Il me faudra trois jours pour entrer en contact avec Hamed. Un de mes contacts chez les militants pour les droits des femmes me fournit son numéro de portable et son adresse mail, mais le téléphone est toujours éteint et je n'ai aucune réponse à mes messages. Mon contact me donne un deuxième numéro, qui ne fonctionne pas mieux que le premier.
Il apparaît finalement que le téléphone de Hamed a disparu au tribunal peu après son arrestation, et que rétablir son numéro lui a pris du temps. Je parviens finalement à la joindre et elle accepte de me rencontrer, chez elle, deux heures plus tard.
Depuis le coup d'Etat d'Omar el-Béchir en 1989, le gouvernement du Soudan se déclare lui-même "islamiste". De strictes lois sur la moralité, notamment sur la façon dont les femmes doivent s'habiller, sont en vigueur dans le pays. "Ils veulent faire de nous des femmes taliban", s'écrie Hamed pendant l'interview.
Il est exceptionnel de voir, dans la rue, des femmes qui ne portent pas le hijab. Les rares que l'on croise appartiennent à la minorité chrétienne, qui a très nettement diminué depuis la sécession et l'indépendance du Soudan du Sud en 2011. A l'extrême opposé, on trouve une autre minorité, beaucoup plus nombreuse celle-là: les femmes intégralement vêtues de noir, dont seuls les yeux sont visibles. "Je les appelle: les tentes noires", m'a un jour dit une autre femme qui, comme Hamed, refuse de porter le foulard. Ce type de vêtement rigoriste, sous lequel les femmes suffoquent dans la fournaise désertique du Soudan, est plus habituel dans les monarchies du Moyen-Orient. "Ce n'est pas la tradition soudanaise", m'affirme Hamed.

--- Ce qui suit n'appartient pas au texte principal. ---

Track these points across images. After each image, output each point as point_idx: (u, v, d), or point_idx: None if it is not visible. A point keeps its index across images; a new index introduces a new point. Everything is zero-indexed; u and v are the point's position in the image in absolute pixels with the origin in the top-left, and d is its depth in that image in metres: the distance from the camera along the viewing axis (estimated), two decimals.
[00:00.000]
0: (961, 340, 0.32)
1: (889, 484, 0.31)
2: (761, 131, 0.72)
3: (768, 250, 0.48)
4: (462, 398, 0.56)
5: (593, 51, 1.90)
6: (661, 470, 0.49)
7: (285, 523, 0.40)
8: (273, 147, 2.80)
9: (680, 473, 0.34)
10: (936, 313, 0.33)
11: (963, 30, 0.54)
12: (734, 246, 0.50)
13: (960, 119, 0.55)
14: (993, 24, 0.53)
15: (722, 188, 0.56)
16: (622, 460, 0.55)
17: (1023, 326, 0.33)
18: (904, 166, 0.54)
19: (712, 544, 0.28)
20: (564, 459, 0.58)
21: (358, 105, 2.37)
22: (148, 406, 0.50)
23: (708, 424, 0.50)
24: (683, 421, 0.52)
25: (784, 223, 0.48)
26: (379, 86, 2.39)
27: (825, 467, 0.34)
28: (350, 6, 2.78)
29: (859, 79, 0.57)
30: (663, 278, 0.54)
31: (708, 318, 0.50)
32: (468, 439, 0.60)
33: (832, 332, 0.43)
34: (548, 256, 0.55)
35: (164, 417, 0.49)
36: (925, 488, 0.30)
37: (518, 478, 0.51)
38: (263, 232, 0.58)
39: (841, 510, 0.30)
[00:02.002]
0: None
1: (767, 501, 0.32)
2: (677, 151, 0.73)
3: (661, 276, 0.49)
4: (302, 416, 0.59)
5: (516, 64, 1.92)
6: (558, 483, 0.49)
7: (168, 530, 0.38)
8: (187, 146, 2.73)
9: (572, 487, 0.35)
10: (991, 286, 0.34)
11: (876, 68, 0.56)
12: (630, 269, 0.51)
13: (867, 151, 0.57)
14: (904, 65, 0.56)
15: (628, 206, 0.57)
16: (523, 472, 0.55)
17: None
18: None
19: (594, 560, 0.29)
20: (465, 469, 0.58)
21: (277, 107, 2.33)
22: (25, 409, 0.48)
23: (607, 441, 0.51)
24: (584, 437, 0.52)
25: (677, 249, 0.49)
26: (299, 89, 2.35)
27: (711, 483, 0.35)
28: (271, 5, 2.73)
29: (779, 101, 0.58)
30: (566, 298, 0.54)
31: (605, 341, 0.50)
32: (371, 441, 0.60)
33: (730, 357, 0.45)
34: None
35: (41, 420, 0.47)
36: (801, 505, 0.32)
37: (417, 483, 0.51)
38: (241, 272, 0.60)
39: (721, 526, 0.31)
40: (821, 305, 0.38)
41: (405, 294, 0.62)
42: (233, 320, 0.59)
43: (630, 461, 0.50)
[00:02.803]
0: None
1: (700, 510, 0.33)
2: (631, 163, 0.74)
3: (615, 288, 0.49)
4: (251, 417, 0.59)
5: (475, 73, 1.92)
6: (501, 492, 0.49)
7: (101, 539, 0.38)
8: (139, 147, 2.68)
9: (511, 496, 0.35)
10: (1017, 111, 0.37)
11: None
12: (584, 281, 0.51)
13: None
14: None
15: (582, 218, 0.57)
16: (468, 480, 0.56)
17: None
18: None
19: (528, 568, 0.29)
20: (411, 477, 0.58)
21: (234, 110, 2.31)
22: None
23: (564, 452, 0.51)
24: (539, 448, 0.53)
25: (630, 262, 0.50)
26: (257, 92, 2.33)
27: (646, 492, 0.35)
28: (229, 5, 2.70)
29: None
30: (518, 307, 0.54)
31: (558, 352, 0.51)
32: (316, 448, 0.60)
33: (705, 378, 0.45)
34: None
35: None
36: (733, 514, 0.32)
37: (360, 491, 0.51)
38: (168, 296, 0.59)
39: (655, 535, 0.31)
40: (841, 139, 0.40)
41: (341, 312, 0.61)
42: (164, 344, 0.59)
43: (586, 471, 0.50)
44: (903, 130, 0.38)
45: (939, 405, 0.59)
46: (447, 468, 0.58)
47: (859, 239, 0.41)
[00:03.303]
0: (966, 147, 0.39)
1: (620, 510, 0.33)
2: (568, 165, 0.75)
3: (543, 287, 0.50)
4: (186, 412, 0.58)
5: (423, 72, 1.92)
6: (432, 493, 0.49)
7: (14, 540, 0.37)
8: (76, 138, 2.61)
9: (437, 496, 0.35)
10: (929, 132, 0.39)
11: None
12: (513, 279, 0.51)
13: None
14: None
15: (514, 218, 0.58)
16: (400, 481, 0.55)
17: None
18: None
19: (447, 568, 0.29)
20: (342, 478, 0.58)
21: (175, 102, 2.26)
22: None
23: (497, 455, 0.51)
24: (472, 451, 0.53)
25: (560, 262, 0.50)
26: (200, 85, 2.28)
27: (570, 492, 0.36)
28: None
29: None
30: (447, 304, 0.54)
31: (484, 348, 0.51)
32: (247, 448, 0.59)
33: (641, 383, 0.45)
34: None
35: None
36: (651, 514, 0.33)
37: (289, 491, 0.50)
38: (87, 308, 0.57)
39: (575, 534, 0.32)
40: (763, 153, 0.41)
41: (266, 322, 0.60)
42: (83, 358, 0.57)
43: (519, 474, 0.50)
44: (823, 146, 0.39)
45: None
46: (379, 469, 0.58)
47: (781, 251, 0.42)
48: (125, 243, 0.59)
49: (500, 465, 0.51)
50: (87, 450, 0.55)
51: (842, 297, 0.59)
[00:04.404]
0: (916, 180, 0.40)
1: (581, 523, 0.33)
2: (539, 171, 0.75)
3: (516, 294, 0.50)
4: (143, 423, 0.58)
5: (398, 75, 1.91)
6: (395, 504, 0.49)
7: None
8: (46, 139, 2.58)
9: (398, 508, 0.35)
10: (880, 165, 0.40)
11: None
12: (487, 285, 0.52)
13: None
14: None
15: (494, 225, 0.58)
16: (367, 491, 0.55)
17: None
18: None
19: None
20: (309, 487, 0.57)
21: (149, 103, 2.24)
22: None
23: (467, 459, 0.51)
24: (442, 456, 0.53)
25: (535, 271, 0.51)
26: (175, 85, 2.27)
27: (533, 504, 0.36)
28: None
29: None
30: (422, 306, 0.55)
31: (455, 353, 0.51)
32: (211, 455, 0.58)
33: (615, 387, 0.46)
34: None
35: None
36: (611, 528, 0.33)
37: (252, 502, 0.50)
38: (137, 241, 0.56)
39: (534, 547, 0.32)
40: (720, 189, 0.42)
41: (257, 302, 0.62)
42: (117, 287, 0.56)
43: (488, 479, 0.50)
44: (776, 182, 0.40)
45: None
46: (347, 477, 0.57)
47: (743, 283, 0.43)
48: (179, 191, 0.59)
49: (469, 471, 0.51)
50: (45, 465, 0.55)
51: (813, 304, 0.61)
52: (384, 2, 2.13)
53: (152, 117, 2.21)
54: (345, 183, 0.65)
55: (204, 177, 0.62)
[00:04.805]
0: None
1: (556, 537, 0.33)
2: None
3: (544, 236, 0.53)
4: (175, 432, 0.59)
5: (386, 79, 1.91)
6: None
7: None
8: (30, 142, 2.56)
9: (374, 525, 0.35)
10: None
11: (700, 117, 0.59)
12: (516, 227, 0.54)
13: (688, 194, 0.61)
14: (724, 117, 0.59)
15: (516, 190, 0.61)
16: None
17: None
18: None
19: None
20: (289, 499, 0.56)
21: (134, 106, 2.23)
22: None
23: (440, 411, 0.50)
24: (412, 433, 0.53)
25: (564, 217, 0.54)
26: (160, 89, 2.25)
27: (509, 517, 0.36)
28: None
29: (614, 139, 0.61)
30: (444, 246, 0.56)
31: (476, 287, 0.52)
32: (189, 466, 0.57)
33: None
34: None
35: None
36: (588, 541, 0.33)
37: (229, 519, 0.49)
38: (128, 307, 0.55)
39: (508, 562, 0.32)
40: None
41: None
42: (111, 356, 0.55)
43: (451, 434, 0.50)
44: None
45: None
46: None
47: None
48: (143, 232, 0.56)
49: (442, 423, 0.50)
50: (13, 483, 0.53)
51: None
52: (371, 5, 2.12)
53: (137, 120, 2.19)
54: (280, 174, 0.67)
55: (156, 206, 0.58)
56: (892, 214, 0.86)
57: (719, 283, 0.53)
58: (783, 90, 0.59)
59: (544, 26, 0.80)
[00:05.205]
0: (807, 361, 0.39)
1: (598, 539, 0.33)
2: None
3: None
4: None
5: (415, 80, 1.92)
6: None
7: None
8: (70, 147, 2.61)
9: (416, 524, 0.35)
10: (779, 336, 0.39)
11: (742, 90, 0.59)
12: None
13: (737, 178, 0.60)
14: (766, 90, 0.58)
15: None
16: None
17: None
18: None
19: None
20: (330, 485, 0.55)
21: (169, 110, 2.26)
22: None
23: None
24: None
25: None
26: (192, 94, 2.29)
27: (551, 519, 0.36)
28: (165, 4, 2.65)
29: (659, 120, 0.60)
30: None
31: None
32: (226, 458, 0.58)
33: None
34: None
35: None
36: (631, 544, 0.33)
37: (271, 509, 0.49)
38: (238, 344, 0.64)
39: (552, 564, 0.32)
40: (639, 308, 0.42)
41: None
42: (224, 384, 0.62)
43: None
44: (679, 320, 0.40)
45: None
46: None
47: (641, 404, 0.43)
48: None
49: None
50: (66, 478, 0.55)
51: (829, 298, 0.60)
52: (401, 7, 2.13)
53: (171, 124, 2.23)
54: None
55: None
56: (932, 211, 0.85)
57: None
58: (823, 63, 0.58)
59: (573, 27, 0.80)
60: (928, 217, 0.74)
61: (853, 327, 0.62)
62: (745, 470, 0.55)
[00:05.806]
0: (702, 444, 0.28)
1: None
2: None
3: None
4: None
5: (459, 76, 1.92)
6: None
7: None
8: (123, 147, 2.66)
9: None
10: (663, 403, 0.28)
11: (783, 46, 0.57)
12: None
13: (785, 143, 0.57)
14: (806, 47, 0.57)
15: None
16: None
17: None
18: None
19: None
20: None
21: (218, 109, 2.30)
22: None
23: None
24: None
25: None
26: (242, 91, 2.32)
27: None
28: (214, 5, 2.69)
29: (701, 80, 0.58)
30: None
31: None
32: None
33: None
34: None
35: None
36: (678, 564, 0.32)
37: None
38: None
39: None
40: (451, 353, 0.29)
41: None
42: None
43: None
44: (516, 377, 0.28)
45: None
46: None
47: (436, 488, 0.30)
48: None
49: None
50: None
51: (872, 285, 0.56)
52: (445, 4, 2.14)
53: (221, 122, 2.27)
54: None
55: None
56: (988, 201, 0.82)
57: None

Amira Osman Hamed dit avoir été arrêtée le 27 août alors qu'elle se trouvait dans un bâtiment public près de Khartoum. Un policier lui a demandé, de façon agressive, de se couvrir les cheveux. "Tu n'es pas Soudanaise? Quelle es ta religion?" lui a demandé l'homme. "Je suis Soudanaise. Je suis musulmane, et je ne couvrirai pas mes cheveux", lui a rétorqué Amira. Elle a alors été emmenée au commissariat, détenue quelques heures, puis libérée sous caution dans l'attente de son procès".
Alors que nous parlons, Hamed dénonce des lois à géométrie variable. Au Soudan, dit-elle, les femmes les plus riches ne se font pas arrêter quand elles dînent tête nue dans les restaurants chics. "Pourquoi les femmes qui habitent ici n'ont-elles pas le droit de s'habiller comme elles veulent?" s'interroge-t-elle. Elle se dit prête à toute condamnation, y compris au fouet. "Je prends ce risque pour dire ce qui se passe dans notre pays, et j'espère que ce sera la dernière fois qu'une femme soudanaise est arrêtée en vertu de cette loi".
Et pourtant, les Soudanais sont beaucoup plus libéraux, pour ce qui est de la place de la femme dans la société, que ne le sont les habitants de bien d'autres nations musulmanes. La plupart des femmes, ici, portent des robes traditionnelles multicolores et ne couvrent leurs cheveux que très partiellement. Certaines occupent des postes élevés au sein du gouvernement. Les Soudanaises conduisent des voitures, vont à l'école et à l'université, et personne n'est choqué de les voir saluer un homme en lui serrant la main.
Seulement, mieux vaut pour elles de porter le foulard, et de ne pas être en pantalon, lorsqu'elles le font.
Ian Timberlake est le chef du bureau de l'AFP à Khartoum.